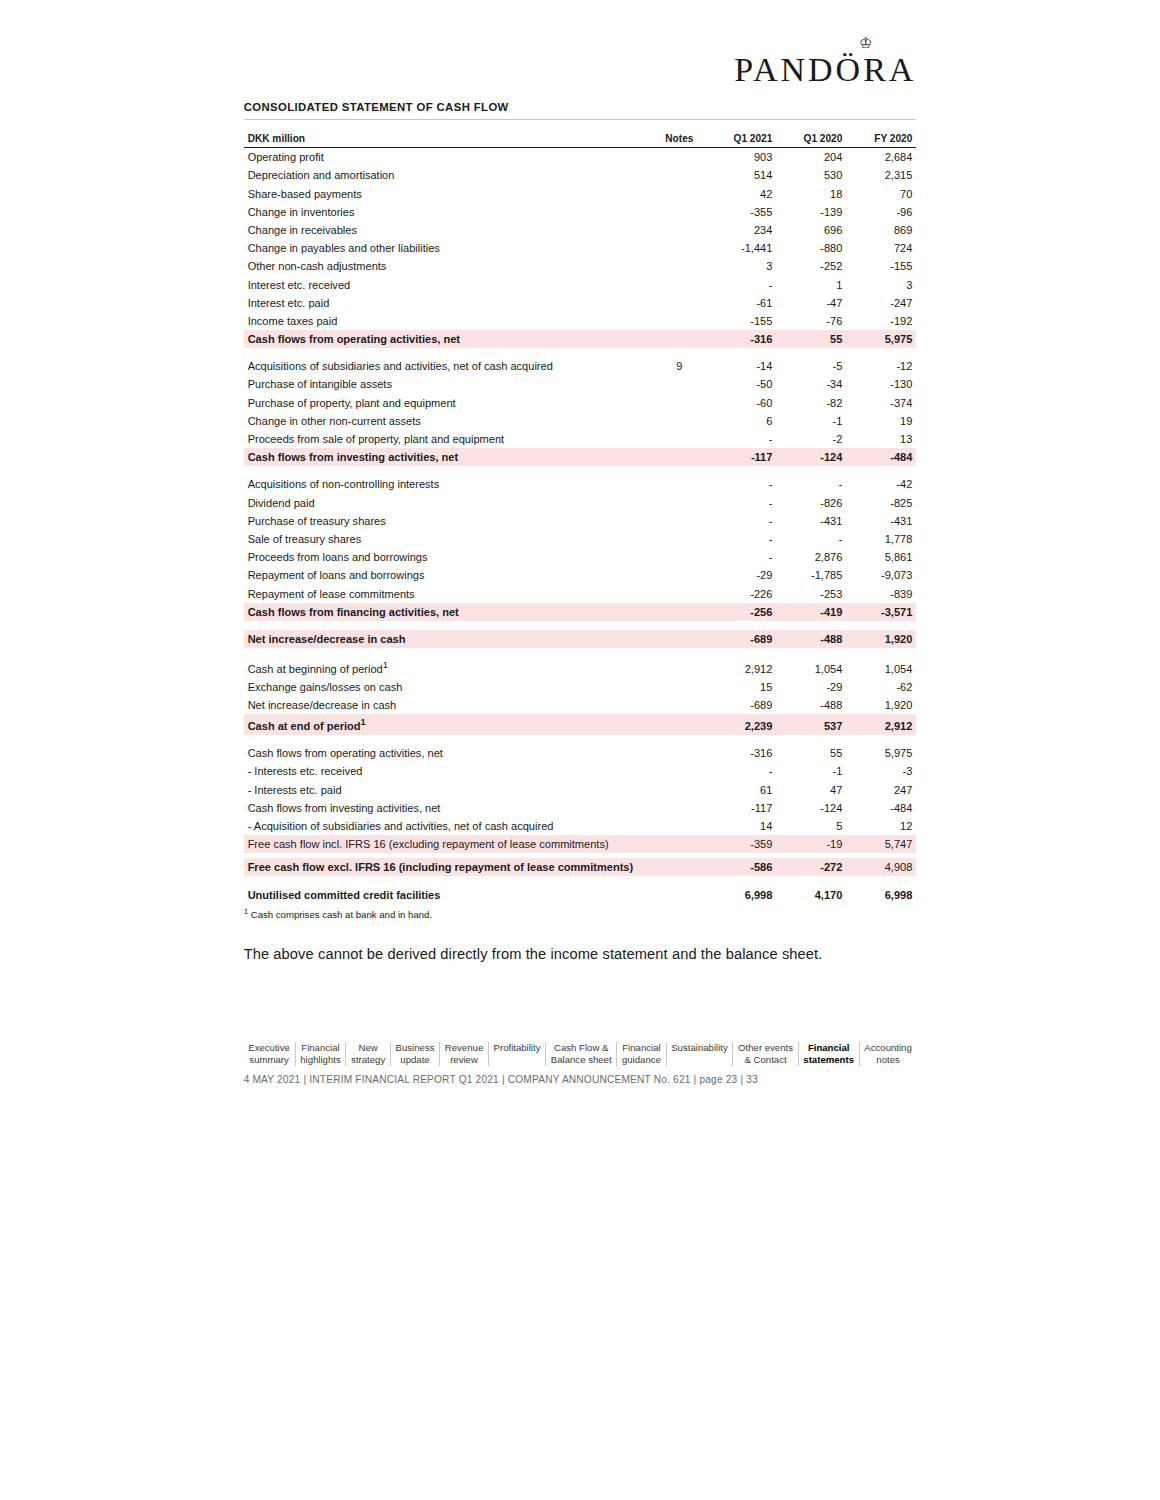♔PANDÖRA
Consolidated statement of cash flow
| DKK million | Notes | Q1 2021 | Q1 2020 | FY 2020 |
| --- | --- | --- | --- | --- |
| Operating profit | | 903 | 204 | 2,684 |
| Depreciation and amortisation | | 514 | 530 | 2,315 |
| Share-based payments | | 42 | 18 | 70 |
| Change in inventories | | -355 | -139 | -96 |
| Change in receivables | | 234 | 696 | 869 |
| Change in payables and other liabilities | | -1,441 | -880 | 724 |
| Other non-cash adjustments | | 3 | -252 | -155 |
| Interest etc. received | | - | 1 | 3 |
| Interest etc. paid | | -61 | -47 | -247 |
| Income taxes paid | | -155 | -76 | -192 |
| Cash flows from operating activities, net | | -316 | 55 | 5,975 |
| Acquisitions of subsidiaries and activities, net of cash acquired | 9 | -14 | -5 | -12 |
| Purchase of intangible assets | | -50 | -34 | -130 |
| Purchase of property, plant and equipment | | -60 | -82 | -374 |
| Change in other non-current assets | | 6 | -1 | 19 |
| Proceeds from sale of property, plant and equipment | | - | -2 | 13 |
| Cash flows from investing activities, net | | -117 | -124 | -484 |
| Acquisitions of non-controlling interests | | - | - | -42 |
| Dividend paid | | - | -826 | -825 |
| Purchase of treasury shares | | - | -431 | -431 |
| Sale of treasury shares | | - | - | 1,778 |
| Proceeds from loans and borrowings | | - | 2,876 | 5,861 |
| Repayment of loans and borrowings | | -29 | -1,785 | -9,073 |
| Repayment of lease commitments | | -226 | -253 | -839 |
| Cash flows from financing activities, net | | -256 | -419 | -3,571 |
| Net increase/decrease in cash | | -689 | -488 | 1,920 |
| Cash at beginning of period 1 | | 2,912 | 1,054 | 1,054 |
| Exchange gains/losses on cash | | 15 | -29 | -62 |
| Net increase/decrease in cash | | -689 | -488 | 1,920 |
| Cash at end of period 1 | | 2,239 | 537 | 2,912 |
| Cash flows from operating activities, net | | -316 | 55 | 5,975 |
| - Interests etc. received | | - | -1 | -3 |
| - Interests etc. paid | | 61 | 47 | 247 |
| Cash flows from investing activities, net | | -117 | -124 | -484 |
| - Acquisition of subsidiaries and activities, net of cash acquired | | 14 | 5 | 12 |
| Free cash flow incl. IFRS 16 (excluding repayment of lease commitments) | | -359 | -19 | 5,747 |
| Free cash flow excl. IFRS 16 (including repayment of lease commitments) | | -586 | -272 | 4,908 |
| Unutilised committed credit facilities | | 6,998 | 4,170 | 6,998 |
1 Cash comprises cash at bank and in hand.
The above cannot be derived directly from the income statement and the balance sheet.
Executive
summary
Financial
highlights
New
strategy
Business
update
Revenue
review
Profitability
Cash Flow &
Balance sheet
Financial
guidance
Sustainability
Other events
& Contact
Financial
statements
Accounting
notes
4 MAY 2021 | INTERIM FINANCIAL REPORT Q1 2021 | COMPANY ANNOUNCEMENT No. 621 | page 23 | 33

┄┄┄┄┄┄┄┄┄┄┄┄┄┄┄┄┄┄┄┄

> Requirement
Your answer should contain only the lines from the beginning of the listing above through the line with "-253 | -839 |", copied exactly and without the pictures.

> Response
♔PANDÖRA
Consolidated statement of cash flow
| DKK million | Notes | Q1 2021 | Q1 2020 | FY 2020 |
| --- | --- | --- | --- | --- |
| Operating profit | | 903 | 204 | 2,684 |
| Depreciation and amortisation | | 514 | 530 | 2,315 |
| Share-based payments | | 42 | 18 | 70 |
| Change in inventories | | -355 | -139 | -96 |
| Change in receivables | | 234 | 696 | 869 |
| Change in payables and other liabilities | | -1,441 | -880 | 724 |
| Other non-cash adjustments | | 3 | -252 | -155 |
| Interest etc. received | | - | 1 | 3 |
| Interest etc. paid | | -61 | -47 | -247 |
| Income taxes paid | | -155 | -76 | -192 |
| Cash flows from operating activities, net | | -316 | 55 | 5,975 |
| Acquisitions of subsidiaries and activities, net of cash acquired | 9 | -14 | -5 | -12 |
| Purchase of intangible assets | | -50 | -34 | -130 |
| Purchase of property, plant and equipment | | -60 | -82 | -374 |
| Change in other non-current assets | | 6 | -1 | 19 |
| Proceeds from sale of property, plant and equipment | | - | -2 | 13 |
| Cash flows from investing activities, net | | -117 | -124 | -484 |
| Acquisitions of non-controlling interests | | - | - | -42 |
| Dividend paid | | - | -826 | -825 |
| Purchase of treasury shares | | - | -431 | -431 |
| Sale of treasury shares | | - | - | 1,778 |
| Proceeds from loans and borrowings | | - | 2,876 | 5,861 |
| Repayment of loans and borrowings | | -29 | -1,785 | -9,073 |
| Repayment of lease commitments | | -226 | -253 | -839 |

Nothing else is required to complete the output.